# Entries shown:

Begin

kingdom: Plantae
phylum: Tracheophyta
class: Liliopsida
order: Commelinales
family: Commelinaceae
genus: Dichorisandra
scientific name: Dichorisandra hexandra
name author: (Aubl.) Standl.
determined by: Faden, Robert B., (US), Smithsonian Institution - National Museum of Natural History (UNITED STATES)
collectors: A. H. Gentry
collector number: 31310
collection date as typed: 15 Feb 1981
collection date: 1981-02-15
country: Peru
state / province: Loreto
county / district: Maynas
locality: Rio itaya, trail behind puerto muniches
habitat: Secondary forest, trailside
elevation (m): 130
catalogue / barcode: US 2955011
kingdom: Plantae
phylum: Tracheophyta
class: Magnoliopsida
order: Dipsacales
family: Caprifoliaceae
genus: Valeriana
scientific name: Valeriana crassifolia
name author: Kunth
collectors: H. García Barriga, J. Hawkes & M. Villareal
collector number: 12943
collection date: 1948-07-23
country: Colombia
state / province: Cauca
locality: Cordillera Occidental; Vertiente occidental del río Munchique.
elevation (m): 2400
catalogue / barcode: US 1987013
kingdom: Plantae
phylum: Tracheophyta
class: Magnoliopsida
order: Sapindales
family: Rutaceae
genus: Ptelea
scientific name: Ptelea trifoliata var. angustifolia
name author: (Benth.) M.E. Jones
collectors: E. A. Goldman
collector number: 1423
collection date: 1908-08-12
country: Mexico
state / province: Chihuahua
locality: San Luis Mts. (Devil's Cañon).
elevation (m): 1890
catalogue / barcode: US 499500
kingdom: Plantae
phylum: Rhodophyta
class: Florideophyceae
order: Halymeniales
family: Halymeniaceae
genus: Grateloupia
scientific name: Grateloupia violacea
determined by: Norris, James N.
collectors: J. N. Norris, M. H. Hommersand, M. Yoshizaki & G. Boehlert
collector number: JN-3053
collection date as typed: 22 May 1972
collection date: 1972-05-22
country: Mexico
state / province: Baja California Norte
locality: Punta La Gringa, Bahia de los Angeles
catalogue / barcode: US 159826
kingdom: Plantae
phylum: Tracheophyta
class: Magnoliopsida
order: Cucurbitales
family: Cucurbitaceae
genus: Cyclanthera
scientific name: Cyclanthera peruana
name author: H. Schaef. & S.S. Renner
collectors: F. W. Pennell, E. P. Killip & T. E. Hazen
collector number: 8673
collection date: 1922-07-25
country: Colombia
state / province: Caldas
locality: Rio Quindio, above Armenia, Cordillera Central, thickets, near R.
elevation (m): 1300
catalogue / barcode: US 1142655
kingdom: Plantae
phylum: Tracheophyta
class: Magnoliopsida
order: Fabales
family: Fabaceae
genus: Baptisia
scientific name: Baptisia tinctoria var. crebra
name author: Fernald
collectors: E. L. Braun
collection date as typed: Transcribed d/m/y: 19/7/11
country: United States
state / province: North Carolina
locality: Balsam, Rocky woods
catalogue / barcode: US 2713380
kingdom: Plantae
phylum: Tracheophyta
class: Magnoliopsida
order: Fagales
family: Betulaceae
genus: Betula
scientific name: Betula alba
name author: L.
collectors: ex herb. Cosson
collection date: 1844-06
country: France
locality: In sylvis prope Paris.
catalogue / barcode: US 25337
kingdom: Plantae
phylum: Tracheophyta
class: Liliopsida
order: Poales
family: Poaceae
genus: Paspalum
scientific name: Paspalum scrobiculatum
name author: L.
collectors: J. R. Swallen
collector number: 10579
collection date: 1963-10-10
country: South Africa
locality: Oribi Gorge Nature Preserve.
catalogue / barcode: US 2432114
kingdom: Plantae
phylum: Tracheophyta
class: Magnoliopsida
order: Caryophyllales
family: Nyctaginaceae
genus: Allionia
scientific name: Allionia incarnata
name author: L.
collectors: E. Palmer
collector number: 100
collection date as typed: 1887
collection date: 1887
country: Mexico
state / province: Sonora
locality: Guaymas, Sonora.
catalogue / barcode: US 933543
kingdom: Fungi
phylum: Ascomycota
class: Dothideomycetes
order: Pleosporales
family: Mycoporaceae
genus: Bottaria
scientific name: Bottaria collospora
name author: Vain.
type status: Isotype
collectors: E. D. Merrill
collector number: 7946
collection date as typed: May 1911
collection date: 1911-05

End

Copy the lines of the records without any changes, from the first line of the records up to and including the line with "order: Halymeniales".

# Solved exercise:
kingdom: Plantae
phylum: Tracheophyta
class: Liliopsida
order: Commelinales
family: Commelinaceae
genus: Dichorisandra
scientific name: Dichorisandra hexandra
name author: (Aubl.) Standl.
determined by: Faden, Robert B., (US), Smithsonian Institution - National Museum of Natural History (UNITED STATES)
collectors: A. H. Gentry
collector number: 31310
collection date as typed: 15 Feb 1981
collection date: 1981-02-15
country: Peru
state / province: Loreto
county / district: Maynas
locality: Rio itaya, trail behind puerto muniches
habitat: Secondary forest, trailside
elevation (m): 130
catalogue / barcode: US 2955011
kingdom: Plantae
phylum: Tracheophyta
class: Magnoliopsida
order: Dipsacales
family: Caprifoliaceae
genus: Valeriana
scientific name: Valeriana crassifolia
name author: Kunth
collectors: H. García Barriga, J. Hawkes & M. Villareal
collector number: 12943
collection date: 1948-07-23
country: Colombia
state / province: Cauca
locality: Cordillera Occidental; Vertiente occidental del río Munchique.
elevation (m): 2400
catalogue / barcode: US 1987013
kingdom: Plantae
phylum: Tracheophyta
class: Magnoliopsida
order: Sapindales
family: Rutaceae
genus: Ptelea
scientific name: Ptelea trifoliata var. angustifolia
name author: (Benth.) M.E. Jones
collectors: E. A. Goldman
collector number: 1423
collection date: 1908-08-12
country: Mexico
state / province: Chihuahua
locality: San Luis Mts. (Devil's Cañon).
elevation (m): 1890
catalogue / barcode: US 499500
kingdom: Plantae
phylum: Rhodophyta
class: Florideophyceae
order: Halymeniales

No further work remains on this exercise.